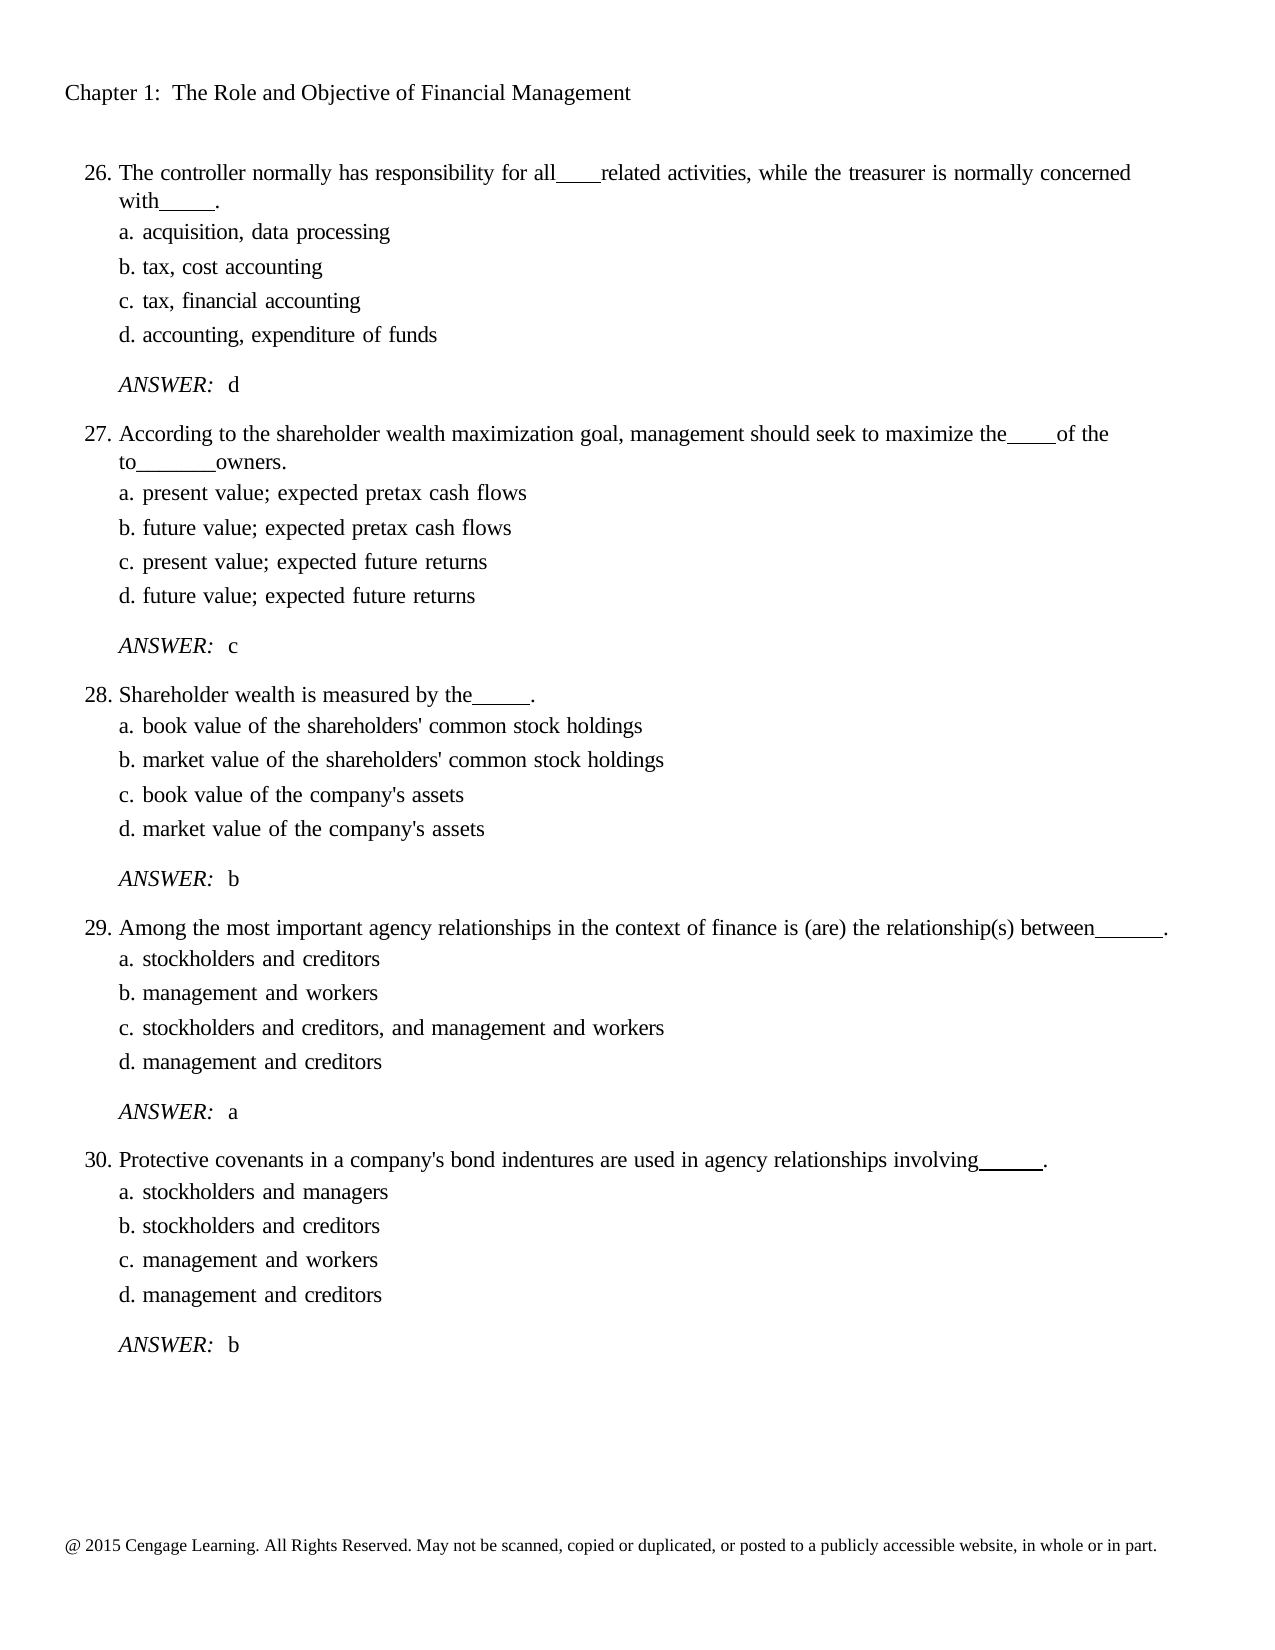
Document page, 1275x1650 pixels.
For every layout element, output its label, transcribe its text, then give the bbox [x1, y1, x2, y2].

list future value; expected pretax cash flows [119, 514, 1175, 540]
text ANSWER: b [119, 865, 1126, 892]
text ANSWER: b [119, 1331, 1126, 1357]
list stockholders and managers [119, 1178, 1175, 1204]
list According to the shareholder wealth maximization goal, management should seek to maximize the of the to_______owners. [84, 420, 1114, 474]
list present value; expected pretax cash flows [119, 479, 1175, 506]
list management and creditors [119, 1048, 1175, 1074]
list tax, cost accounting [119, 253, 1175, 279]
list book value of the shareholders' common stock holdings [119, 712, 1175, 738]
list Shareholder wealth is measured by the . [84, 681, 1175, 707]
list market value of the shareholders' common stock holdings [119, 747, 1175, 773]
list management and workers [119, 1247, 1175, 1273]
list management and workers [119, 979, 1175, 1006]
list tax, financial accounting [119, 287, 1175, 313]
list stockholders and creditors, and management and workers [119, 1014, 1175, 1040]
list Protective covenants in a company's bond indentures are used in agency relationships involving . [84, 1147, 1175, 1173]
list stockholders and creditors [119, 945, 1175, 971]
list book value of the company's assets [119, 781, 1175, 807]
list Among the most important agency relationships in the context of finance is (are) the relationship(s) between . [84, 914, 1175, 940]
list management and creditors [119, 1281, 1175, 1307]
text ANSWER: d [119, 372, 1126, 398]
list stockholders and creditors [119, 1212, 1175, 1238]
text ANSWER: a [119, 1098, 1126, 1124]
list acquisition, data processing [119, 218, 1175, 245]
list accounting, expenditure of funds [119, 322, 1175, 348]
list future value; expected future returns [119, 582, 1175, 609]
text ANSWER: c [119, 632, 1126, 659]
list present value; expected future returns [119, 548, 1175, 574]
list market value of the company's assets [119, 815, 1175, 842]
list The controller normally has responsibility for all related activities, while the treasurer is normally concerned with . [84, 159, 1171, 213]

────────────────────────────────────────

A count is needed of the lines in this data that contain "holdings"; give the number and no other text.

**ANSWER FOR THE TASK**
2